Seperti biasa, kami duduk di bagian paling belakang, memandang lautan lepas. Kuperhatikan wajah wanita yang sudah mengisi hatiku tiga tahun ini. Segaris dia nampak murung, sangat berbeda dengan tadi pagi saat kami pergi. Dia hanya menatap lautan luas tanpa mempedulikan kekasih yang sedari tadi memerhatikannya. Â Sebenarnya aku ingin membiarkan Leah seperti itu. Tapi akhirnya, aku memegang bahunya.
"Leah ...."Aku mencoba membangunkan dia dari lamunan.
Leah tidak menjawab, masih berkutat pada pikirannya yang entah apa. Aku melepaskan peganganku pada bahunya, kali ini aku kembali membiarkan. Aku ikut hanyut memandang ke arah mana Leah menatap. Kuperhatikan laut lepas dengan latar belakang awan biru yang sedikit demi sedikit mulai menghitam. Mungkin dia juga memerhatikan hal yang sama—belasan ekor burung laut yang sejak tadi terombang-ambing mengikuti gerak gelombang, kemudian mulai terbang satu persatu meninggalkan lautan. Dan setelah semuanya pergi, yang terlihat hanyalah lautan dengan awan yang semakin hitam seperti mengejar kapal yang kami tumpangi.

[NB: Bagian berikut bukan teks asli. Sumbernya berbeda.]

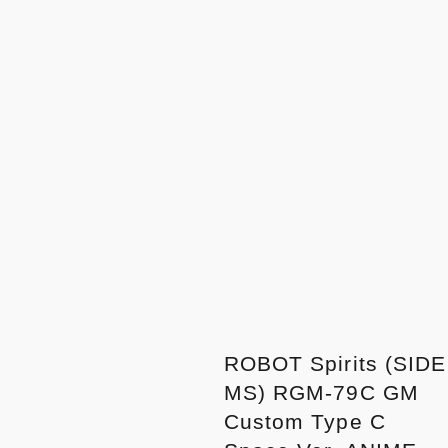
ROBOT Spirits (SIDE
MS) RGM-79C GM
Custom Type C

"Re," katanya pelan, sambil terus menatap laut lepas.
Aku mencoba menatap wajahnya yang sendu, "Iya."
"Setelah kupikir-pikir ...," katanya terputus.
Aku tidak berusaha menjawab. Aku menunggu kalimat yang akan keluar berikutnya, sambil terus berusaha menemukan bola mata indahnya. Tapi sayangnya sampai beberapa detik aku mencarinya, mata indah itu tak kunjung datang.
"Ini tentang hubungan kita," ucapnya lirih.